■ **What the task asks**
When writing out the listing below, reproduce every word exactly and skip the pictures.

■ **Dataset extract**

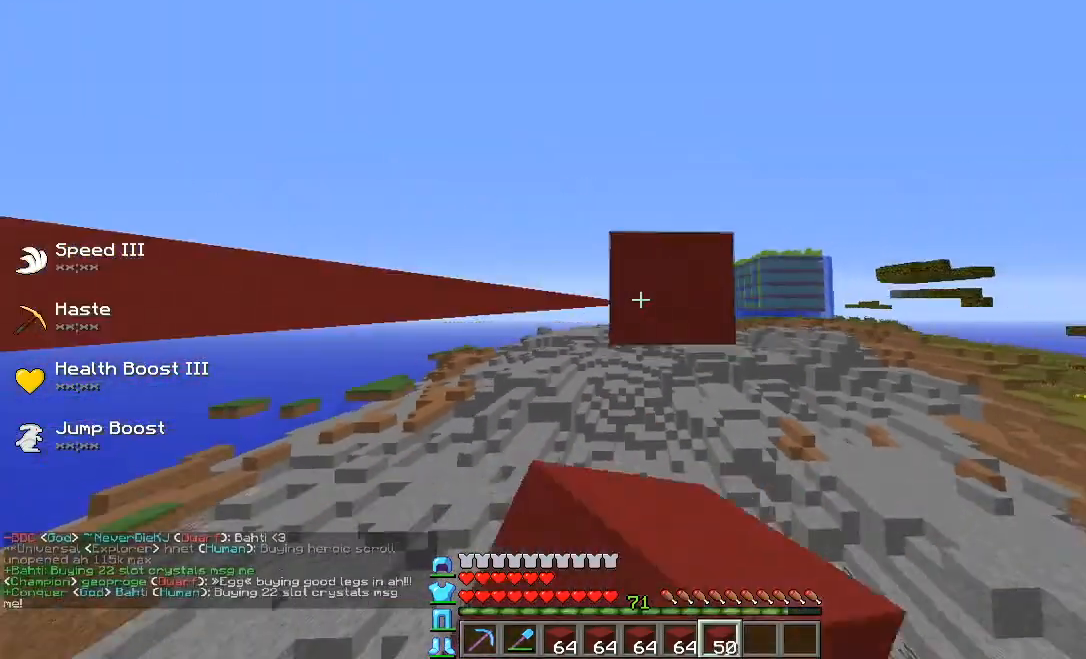
{"keys": [], "events": [[160, "s", "up"], [240, "d", "down"], [240, "w", "down"], [320, "d", "up"], [320, "w", "up"], [400, "a", "down"], [440, "a", "up"]]}
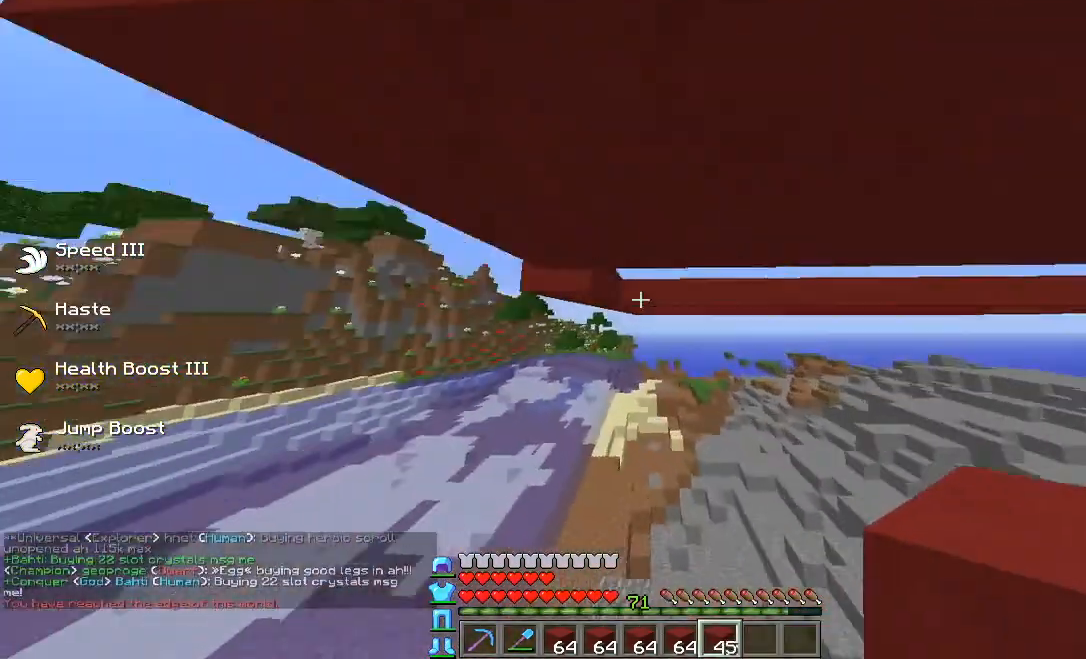
{"keys": ["s"], "events": [[360, "s", "down"], [440, "s", "up"], [520, "s", "down"]]}
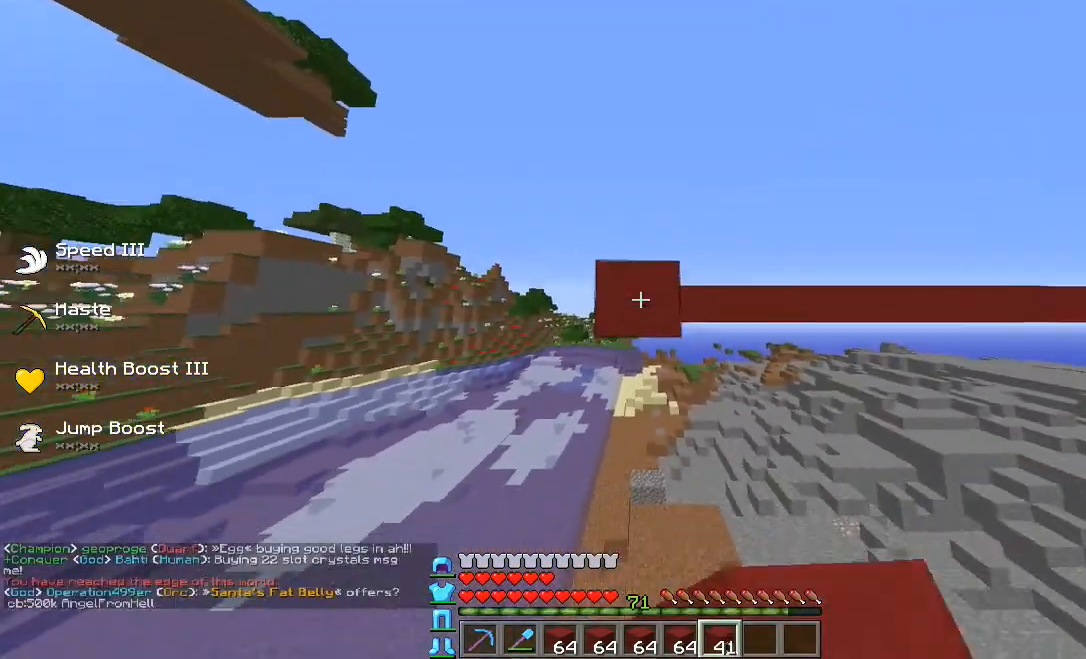
{"keys": ["d", "w"], "events": [[40, "s", "up"], [80, "s", "down"], [240, "s", "up"], [360, "s", "down"], [440, "s", "up"], [480, "d", "down"], [480, "w", "down"]]}
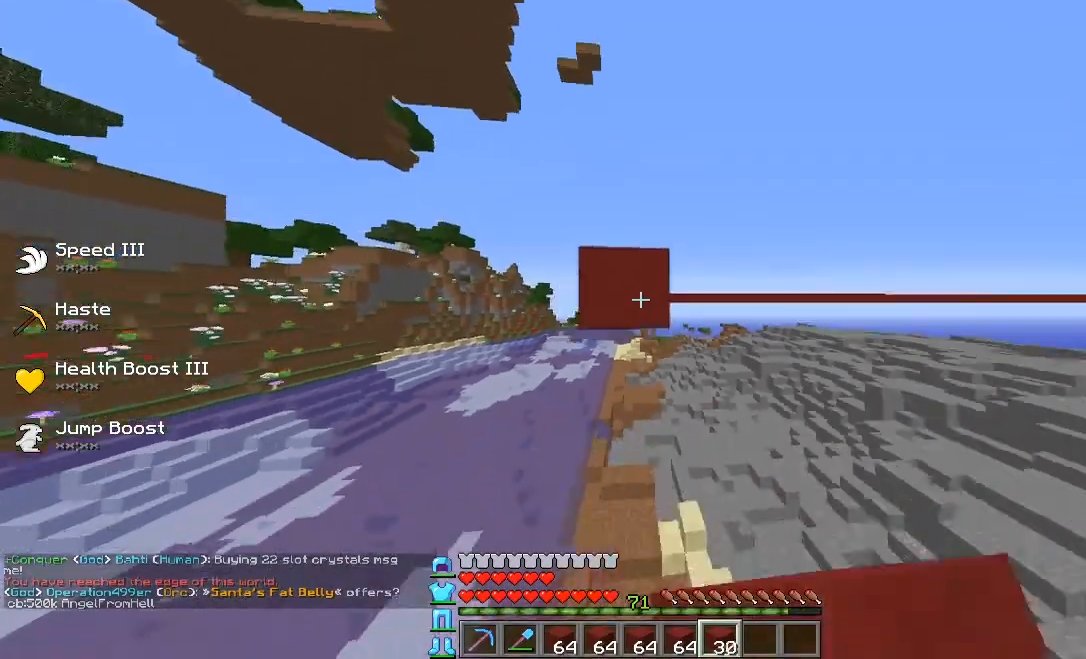
{"keys": ["a"], "events": [[400, "d", "up"], [440, "a", "down"], [440, "w", "up"]]}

■ **Response to the task**
{"keys": [], "events": [[160, "s", "up"], [240, "d", "down"], [240, "w", "down"], [320, "d", "up"], [320, "w", "up"], [400, "a", "down"], [440, "a", "up"]]}
{"keys": ["s"], "events": [[360, "s", "down"], [440, "s", "up"], [520, "s", "down"]]}
{"keys": ["d", "w"], "events": [[40, "s", "up"], [80, "s", "down"], [240, "s", "up"], [360, "s", "down"], [440, "s", "up"], [480, "d", "down"], [480, "w", "down"]]}
{"keys": ["a"], "events": [[400, "d", "up"], [440, "a", "down"], [440, "w", "up"]]}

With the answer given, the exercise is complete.